Feb
23
Il potere dei sindacati
Di fronte agli ancora assai gravi problemi del Paese, con l’ombra di Grecia e Portogallo che ci fanno riflettere sui rischi che corre la nostra non più forte economia, ci si scontra sull’articolo 18, cioè sulla “giusta causa” del licenziamento di un dipendente. Come se fosse la vera ragione del contendere, se fosse essenziale e preclusivo di chissà quale sviluppo. Gli interlocutori, governo, parlamento, sindacati e partiti sanno bene di che si tratta e quale sia il senso di questa battaglia che ci ricorda la differenza esistente, nelle battaglie vere di un tempo, tra lo strappare la bandiera al nemico e il vincere la guerra.
L’articolo 18 dello statuto dei lavoratori è nato per tutelare soprattutto il loro diritto alla giustizia, a non essere licenziati perché sindacalisti scomodi o politicamente impegnati o troppo… disimpegnati nel lavoro. La norma è dunque giusta anche se prevede la reintegrazione nel posto di lavoro, cosa non esistente in alcuna normativa europea che prevede altra forma di risarcimento e di tutela. Applicata al diritto di famiglia, sarebbe come prevedere, in caso di separazione tra coniugi per colpa, di obbligare il coniuge accusato a ricongiungersi con l’altro accusatore, come prima dei fatti. Non trattandosi di coniugi le conseguenze sono meno gravi ma sappiamo che, soprattutto nelle aziende medie, superiori ai 15 dipendenti, può essere un elemento di disturbo anche se non il più grave.
Ciò è avvenuto perché, nella pratica concreta e diffusa, i sindacati ne hanno abusato, sostenendo anche lavoratori non proprio esemplari e soprattutto per l’atteggiamento dei magistrati del lavoro, tra tutti i loro colleghi i più comprensivi, tolleranti, incapaci di dare torto ai dipendenti, anche in casi palesemente gravi. Non è una novità per nessuno e la responsabilità prevalente, se non esclusiva, è proprio dei magistrati che hanno tolto alla norma larghissima parte della sua credibilità. Sembra, e riteniamo sia così, che il comportamento della magistratura sia causa primaria della disaffezione e dalla fuga degli investimenti stranieri dall’Italia ma certo non solo per l’articolo 18 bensì per i suoi tempi in generale, per l’eternità dei recuperi dei crediti, per la quasi eternità del giudizio civile, per l’incertezza del valore delle sentenze, senza parlare delle condanne. Il reato di truffa nei tribunali e quasi abolito, è diventato… improcedibile. Un non sense!
Tutti conoscono la situazione e allora perché queste battaglie apparentemente all’ultimo sangue? Qual è la posta?
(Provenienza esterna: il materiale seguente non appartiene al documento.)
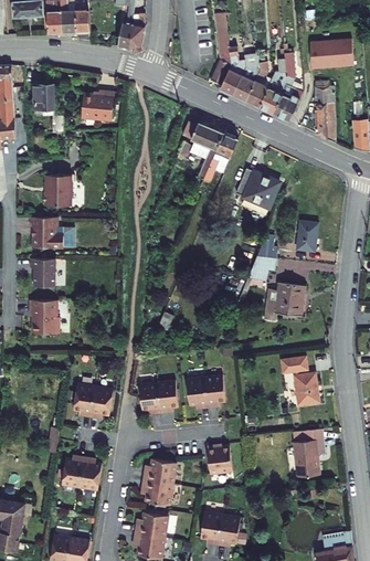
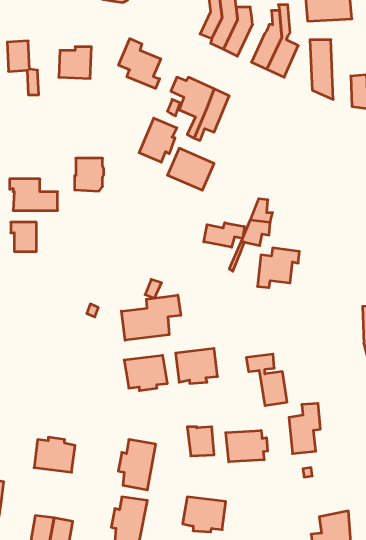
building: [247,61,273,106] -> none
building: none -> [119,39,161,88]
building: none -> [139,118,177,162]
building: [237,167,282,207] -> [167,148,214,190]
building: [46,174,74,205] -> [75,158,104,191]
building: [298,220,320,251] -> none
building: none -> [204,223,244,247]
building: [32,299,62,332] -> none
building: none -> [121,295,181,340]
building: [283,356,321,404] -> [246,354,287,406]
building: [65,388,104,422] -> none
building: none -> [226,430,268,462]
Sono proprio i diritti sanciti dall’articolo 18? Sembra di rivedere le battaglie cruente per le 35 ore di lavoro di cui ora non c’è più memoria, neanche nella sinistra più dura o, meglio, meno moscia.
La posta in gioco è in verità la cosiddetta “concertazione” tra governo e sindacati (con relativo codazzo di partiti). La concertazione si è trasformata nel tempo in “codecisione” che, come avviene nel Consiglio di sicurezza dell’Onu, si è trasformata in un vero e proprio diritto di veto.
I sindacalisti lo vogliono mantenere e anche con il suo falso nome, il governo Monti lo vuole eliminare richiamando la regola della responsabilità costituzionale e del principio di rappresentanza elettorale del Parlamento e del Governo. La bandiera, un po’ stracciata, di questo confronto è l’articolo 18 e nell’interesse non tanto dei lavoratori ma in realtà dei sindacati. Chi è il più forte? Loro o il governo? Senza nulla togliere all’importante ruolo dei sindacati, soprattutto dopo la rivoluzione industriale e nel dopoguerra, va riconosciuta la loro decadenza nell’attività e nella rappresentanza, nell’unità di fronte ai problemi, nella autonomia dai partiti (e viceversa), nell’utilizzo di risorse statali, nella assenza di controlli reali e pubblici e di status giuridico.
In sostanza sono come i partiti che spesso criticano, che vivono, e vediamo come, con la stessa legge o meglio la stessa mancanza di legge. Ecco perché l’articolo 18 è l’alibi per una battaglia di potere: ed ecco perché i partiti, soprattutto a sinistra, sono in gravi difficoltà. Se stare col Parlamento e il Governo legittimamente costituiti o con partiti e sindacati dotati di poteri che sarebbero legittimi se istituzionalizzati e anch’essi sotto il dominio della legge. Per il cittadino democratico liberale non dovrebbero esserci dubbi.